Our friends in Eastern Kentucky insist that due to clean air regulations and greater availability of natural gas that there is “A War on Coal”.
So joining in with the warmongers, this past weekend I declared “A War on Sumac”; specifically the sumac growing on the dam in the wilderness.
For the herbaceously challenged, sumac is a brittle wood tree which quickly grows to about the size of a broomstick. It has thin narrow leaves which turn a brilliant red in the fall which account for its only redeeming woodland value…that and the fact that young white tail bucks like to use it to rub the velvet from their juvenile antlers.
It is also called poison sumac and it has the ability, once a stalk is cut, to replicate from its stump with a vengeance.

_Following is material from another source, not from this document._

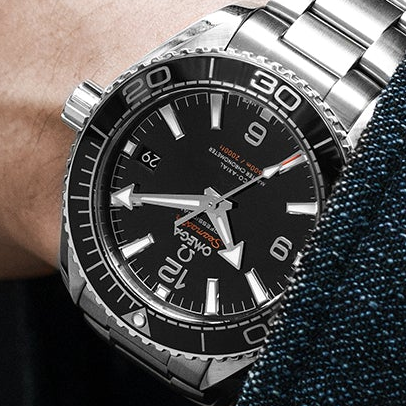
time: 4:45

Three years ago I spent an afternoon with a saw-bladed weed whacker cutting the trees which block my view of the wild turkeys feeding below the dam. The other reason the sumac needs to be eradicated is that tree roots and dams do not mix well.
So with some warmer weather I employed some old and new warfare tactics: a long handled tree pruner and some basal bark herbicide to keep the sumac from coming back.
It is a process of cut, spray the stump, move to the next tree. Progress is slow as it is a matter of cutting the tree, spraying the stump before you lose sight of it, then tossing the cut tree (upwards of 8′ tall) down to the bottom of the dam so I don’t trip on it. An easy but time consuming task.
My back lets me know when it is time for a rest and some liquid analgesic.
Charley was glad to get out and explore and eventually just laid down in a sunny spot to observe and rest his old bones.
We both were enjoying the warmer temperatures and I eventually worked up a sweat and removed some of the layers of shirts I was wearing. It was a slow pace but without the sounds of a gasoline engine, I could hear woodpeckers seeking grubs in decaying trees, chickadees and nuthatches singing, crows cawing and the trilling of sandhill cranes flying high above in the wilderness sky. While the sun shined on the southern exposed dam making it warm, across the hollow snow still remains in the north facing shaded hills.
The exercise for my too long sedentary winter body felt good as did my peanut butter & jelly sandwich for lunch.
That evening, feeling sore but content from the day’s activities, I spied something crawling across the sleeping Charley’s fur.
Folks, it’s still winter in Indiana as the first day of spring isn’t until next Thursday, there is snow still on parts of the wilderness, and I pulled a tiny turkey tick off my dog.
So much for the notion that the extended polar vortexes would reduce the detrimental insect population.
I suppose I will put on the armor of bug spray and girdle Charley’s loins with topical repellant as we declare a chemical “War on Ticks”.